Varios Maradonas. Del Dios canchero al posicionado ideológicamente y al problematizado con consumos que terminaron venciéndolo orgánicamente. Hay un Maradona que unió alegrías, plenitud y genialidad, y que fue surtidor de felicidad, el que fue puente vindicador de los desfavorecidos económicos, que alimentó con el grito de gol a los olvidados por el dinero, fueran chicos, padres, madres amorosas y fuertes. El Maradona Todopoderoso que fundó su reino en el campo de juego, en el futbol; el pibe que se agigantó frente a rivales enormes que sepultó mil veces con su genio implacable, con la máquina perfecta del tiempo y el espacio que termina anidándose en el arco. Está el Maradona de los argentinos, de la Argentina uniformada en traje de futbol y que pronto pasó a las pantallas, al interés nacional, al patrimonio del país entero, sus clases sociales y sus desigualdades, sus poderosos malos y sus poderosos buenos; el de los argentinos en general, entre quienes hay cientos de miles que lo tienen por entidad divina suigéneris. Está el Maradona puesto a competir, comparado, para agrandar la realidad y el mito que articula amores y odios nacionales, con el Brasil y su rey. Y está el Maradona continental y mundial, el que no sólo hereda la fama que ya entronizaba al futbol global, sino que lo va a instalar como el deporte definitivamente masivo, escenario donde desde entonces él será su nuevo ídolo, el crack indiscutible, un inolvidable, un obligado en toda sobremesa familiar y en toda noticia deportiva (y pronto, de espectáculos). En ese sentido, está un Maradona nuestro, de todos, un ente que renovó con sus habilidades nuestros sueños, que, sin saber cómo, nos llevó, nos formó, no dio las llaves de oro de la calle, del llano, de esos sitios donde empieza y acaba la vida dolorosa cada día, donde el peligro y la orfandad son materia única para ser y trascender. El Maradona Pibe, el Maradona El Diego, El Diez, nuestro Maradona continental, internacional, eterno. Y está ese otro Maradona napolitano, el culmen de sí mismo, cima del futbol, el que trocó en diamante una ciudad mediante su equipo y valido apenas de un balón y de toda la calidad materializada en futbolista. Allí el Maradona entidad divina, la maradoniana manera de vivir, la que tiene su advocación de milagros probados y su feligresía intensa en la que han rendido, incluso, himnos pop. El máximo milagro de todos, la Copa del Mundo de México 86 para Argentina.

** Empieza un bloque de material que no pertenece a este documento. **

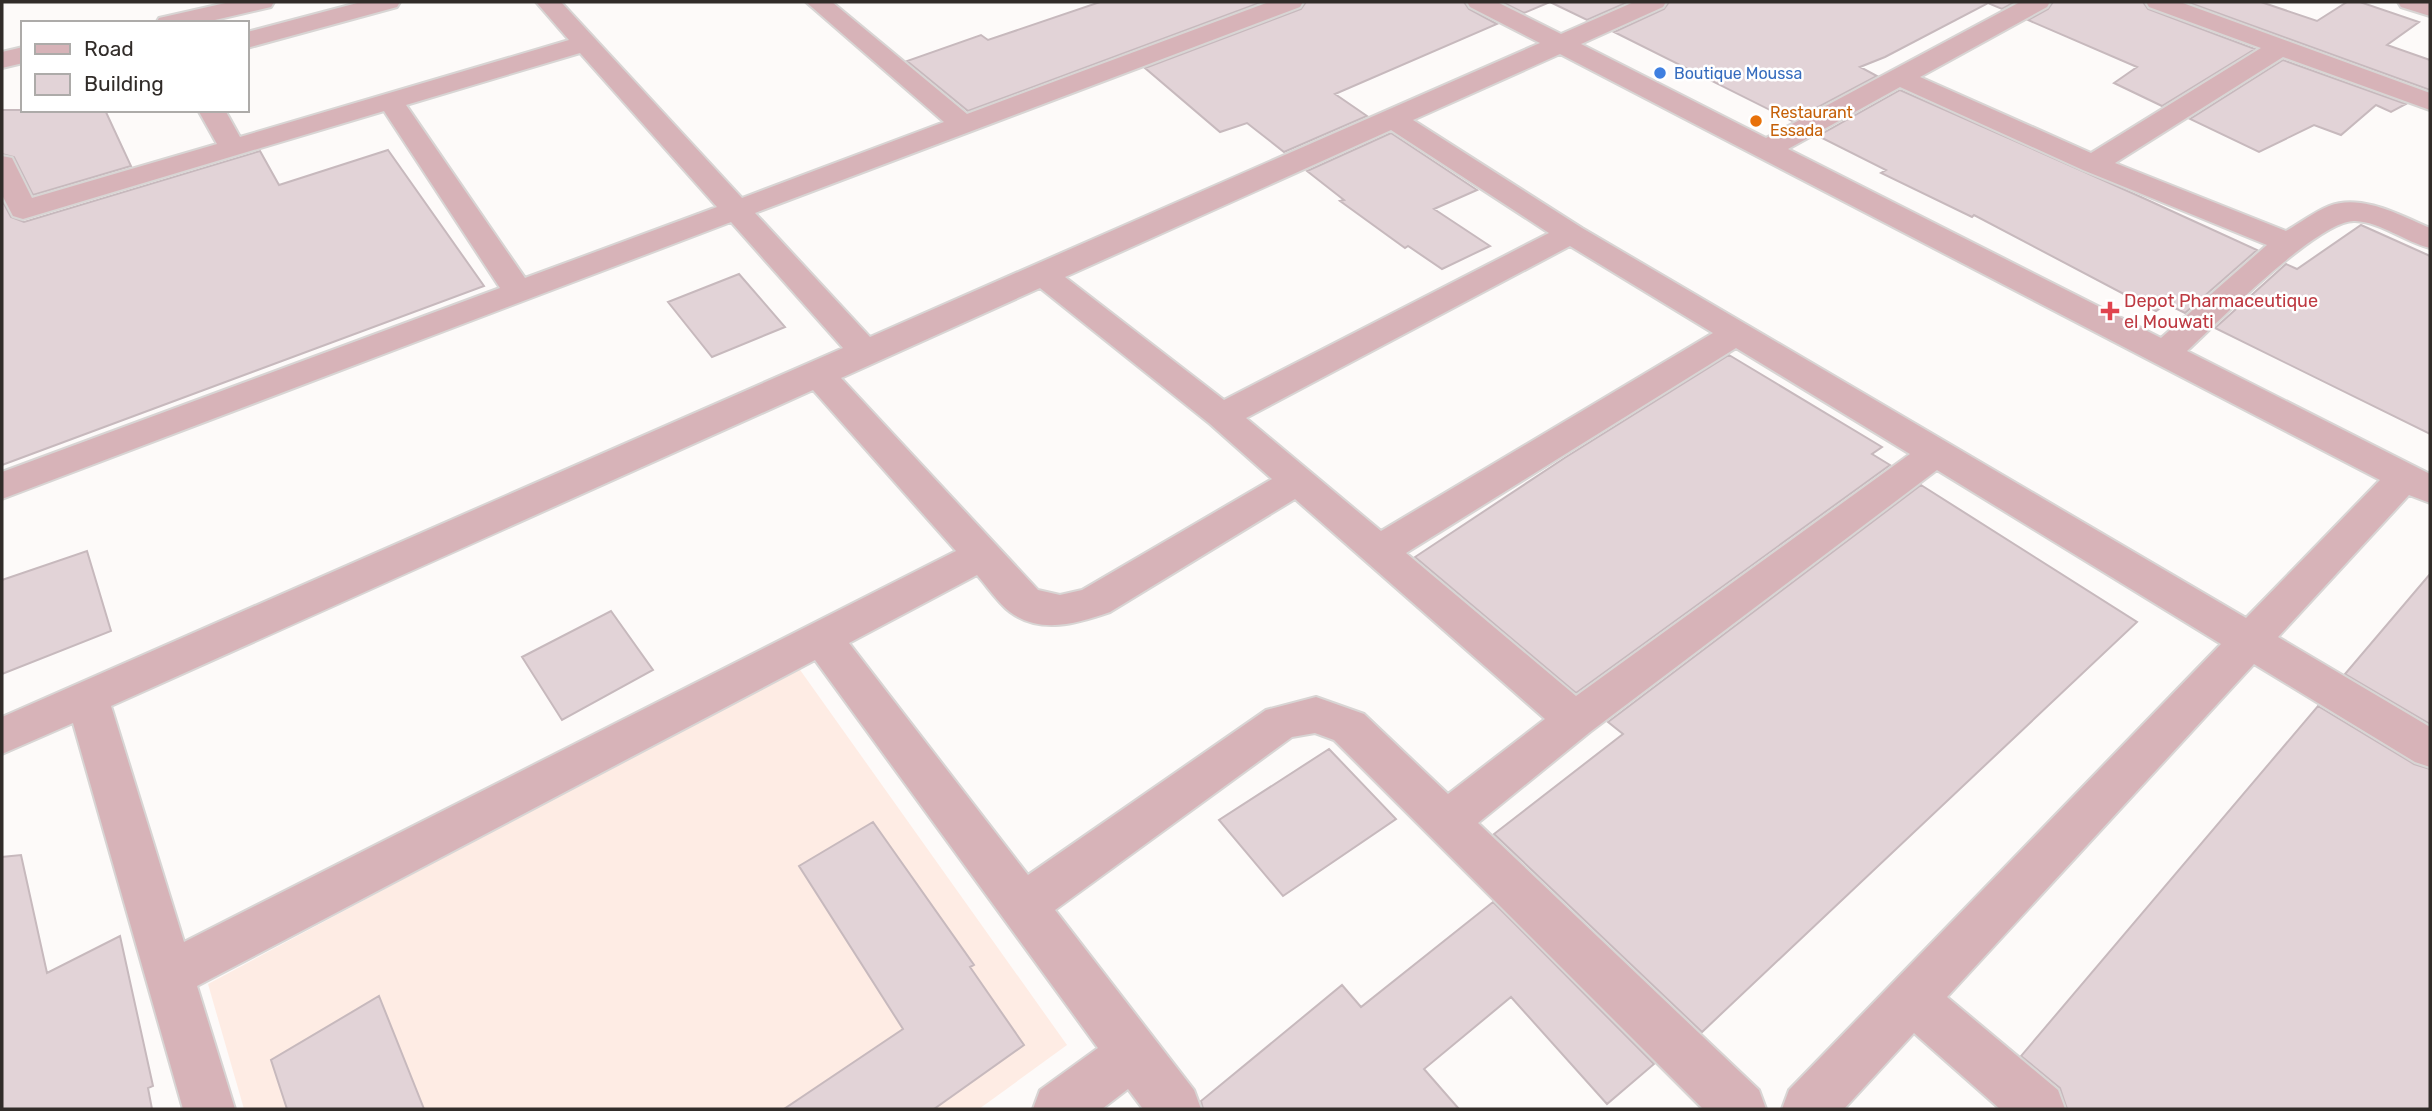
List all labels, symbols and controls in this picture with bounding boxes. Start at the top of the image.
legend [21,21,248,112]
text: Road [84,36,134,61]
place label: Boutique Moussa [1674,64,1802,83]
marker: Boutique Moussa [1652,65,1668,81]
text: Building [84,71,164,96]
place label: Restaurant Essada [1770,103,1853,140]
marker: Restaurant Essada [1748,113,1764,129]
place label: Depot Pharmaceutique el Mouwati [2124,290,2318,333]
marker: Depot Pharmaceutique el Mouwati [2102,303,2118,319]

Está el Maradona posicionado ideológica y políticamente como hombre de izquierda, crítico de los dominantes carentes de sentido de justicia e igualdad. Como está el Maradona humano, enfermo, víctima de las circunstancias, el de flaquezas, el que perdió libertad y vida privada por su relevancia social; el humano que cayó en infiernos varios y que fue abusado en su vida privada por la prensa inmunda imperante; la carnada ideal para esta sociedad del escándalo propio del espectáculo más pobre y común de nuestros armados mediáticos.

Y hay millones de Maradona, el de cada uno, con el que cada uno se enlazó de modo personal. Con el que cada quien vibró del modo que haya sido y por la razón que quieran pero casi siempre en tono épico; y siendo tan personales, esas conexiones directas, significativamente, abonan también a la configuración del Maradona ícono social, el imprescindible para nuestra generación ochentera apuntalada por las mediaciones deportivas, el Pelusa que opera como héroe luminoso y que sentimos muy cercano, como si nos hubiera hablado, como si nos hubiéramos saludado caminando por allí al tropezar en el mercado, en el autobús, en la pinche y milagrosa cancha de futbol. Ese es mi Maradona, el del retumbe en las calles que aún camino, el de las calles del mundo donde aún se grita el gol incandescente y se recrea la hazaña sinfín; y es también mi Maradona el de la polémica irresoluble y necia, víctima principal del desafortunado penal que le quitó la Copa, el sacrificado cuya frustración jamás fue reparada. Mi preferido, el Maradona que recreo en mi imaginación mientras lanzó un pase o corro por un balón, el que alimenta cada lucha cansada pero aguerrida mientras juego, el que regresa en mis tacos enlodados y mis rodillas adoloridas. Imposible salvarlo de nada, improbable abogar por él, nadie podría, pues él ya nos había salvado décadas atrás.